Wednesday, 07/19/2006 11:56:51 AM

Wednesday, July 19, 2006 11:56:51 AM

Post# of 8307
Rollin, maybe i'm misreading your post but my understanding is that the trial that concluded last year was the actual proceeding to argue the expectancy damages. The summary judgement concluded, as we know, in 2003, so the expectancy piece moved forward into this trial. So i would think somone who was present at the trials or have access to court records, all public info, would have some sense of the arguments and who was winning and based on that would impact dimez. If i were near dc i would want to go adn look up the records myself.

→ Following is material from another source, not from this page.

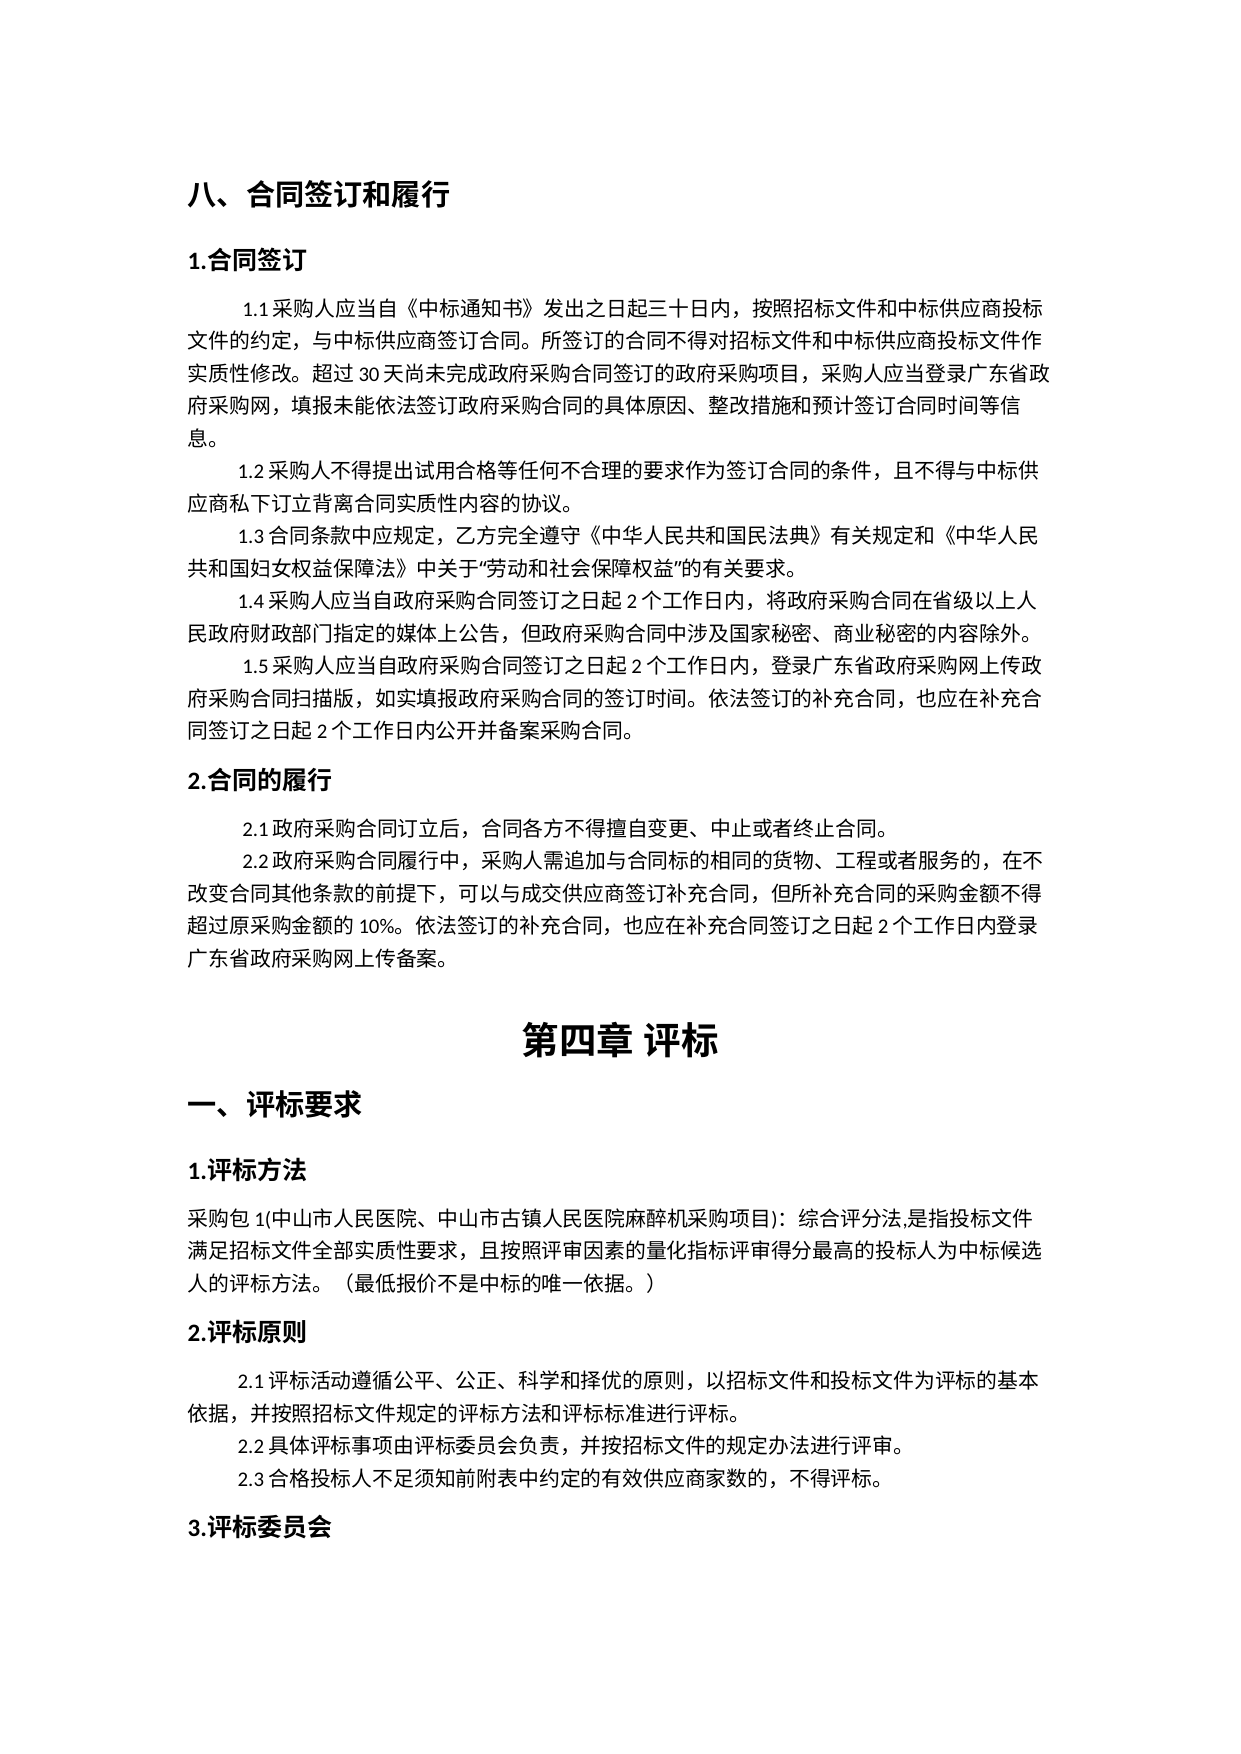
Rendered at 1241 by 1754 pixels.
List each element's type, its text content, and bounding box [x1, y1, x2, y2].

Yes, summary was granted on the actual stock offering (but not the hypotheical stock offering theory) and the lost estimate is credible vis-a-vis the Fifth verdict but the cauality is different. In Fitfh, the stock conversion was a direct forced sale to raise capital to get back into compliance; In Anchor's case teh stock offering was done not related to the breach but they couldn't raise as much becuase they didn't have RFC or branches in their asset base. I know the loss has to be borne directly out of the breach but this one can be argued either way.

Yes, both sides can appeal but once they publish the verdict it'll be easier to get a sense which way it would go as now there are engough similar settled cases for guidance. My guess is $270M at the minimum.

i'll send you email later today. i've known about home security for some time. what a coincidence. their floating armor should be a hit but governmetn contracts take a long time.